Dataset records:
* * *

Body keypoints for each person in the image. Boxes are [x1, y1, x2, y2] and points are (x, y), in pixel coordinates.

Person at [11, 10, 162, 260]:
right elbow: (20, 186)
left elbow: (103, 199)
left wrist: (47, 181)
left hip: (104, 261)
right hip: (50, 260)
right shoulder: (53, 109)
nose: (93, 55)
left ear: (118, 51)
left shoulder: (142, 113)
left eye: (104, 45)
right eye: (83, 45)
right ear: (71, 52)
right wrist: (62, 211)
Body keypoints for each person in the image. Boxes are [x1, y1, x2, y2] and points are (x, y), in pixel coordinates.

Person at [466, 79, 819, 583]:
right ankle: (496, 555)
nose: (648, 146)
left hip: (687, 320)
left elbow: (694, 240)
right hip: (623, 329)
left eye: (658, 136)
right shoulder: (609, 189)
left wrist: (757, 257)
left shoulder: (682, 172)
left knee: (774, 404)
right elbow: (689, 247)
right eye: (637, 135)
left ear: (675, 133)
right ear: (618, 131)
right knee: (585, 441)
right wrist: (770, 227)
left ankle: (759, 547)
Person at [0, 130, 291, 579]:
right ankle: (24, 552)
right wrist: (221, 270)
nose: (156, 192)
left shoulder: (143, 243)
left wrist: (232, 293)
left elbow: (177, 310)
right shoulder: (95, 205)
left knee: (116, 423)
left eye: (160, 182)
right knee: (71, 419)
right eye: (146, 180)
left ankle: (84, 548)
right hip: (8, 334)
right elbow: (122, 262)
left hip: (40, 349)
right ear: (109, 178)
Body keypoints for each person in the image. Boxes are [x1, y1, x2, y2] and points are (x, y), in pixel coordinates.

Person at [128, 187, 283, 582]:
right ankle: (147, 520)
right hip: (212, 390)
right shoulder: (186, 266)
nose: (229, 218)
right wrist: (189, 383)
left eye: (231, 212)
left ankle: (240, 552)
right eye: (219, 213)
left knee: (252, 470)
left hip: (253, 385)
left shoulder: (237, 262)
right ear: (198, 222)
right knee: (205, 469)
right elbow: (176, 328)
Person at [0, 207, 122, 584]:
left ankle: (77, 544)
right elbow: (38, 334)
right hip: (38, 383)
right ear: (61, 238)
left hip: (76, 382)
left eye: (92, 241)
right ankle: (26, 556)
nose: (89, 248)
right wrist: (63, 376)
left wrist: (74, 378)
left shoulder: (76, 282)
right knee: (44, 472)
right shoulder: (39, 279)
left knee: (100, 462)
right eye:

* * *

All lines from the one with "left hip: (253, 385)" through the end of the data must be repeated exactly, and nothing else may be repeated.

Result below:
left hip: (253, 385)
left shoulder: (237, 262)
right ear: (198, 222)
right knee: (205, 469)
right elbow: (176, 328)
Person at [0, 207, 122, 584]:
left ankle: (77, 544)
right elbow: (38, 334)
right hip: (38, 383)
right ear: (61, 238)
left hip: (76, 382)
left eye: (92, 241)
right ankle: (26, 556)
nose: (89, 248)
right wrist: (63, 376)
left wrist: (74, 378)
left shoulder: (76, 282)
right knee: (44, 472)
right shoulder: (39, 279)
left knee: (100, 462)
right eye:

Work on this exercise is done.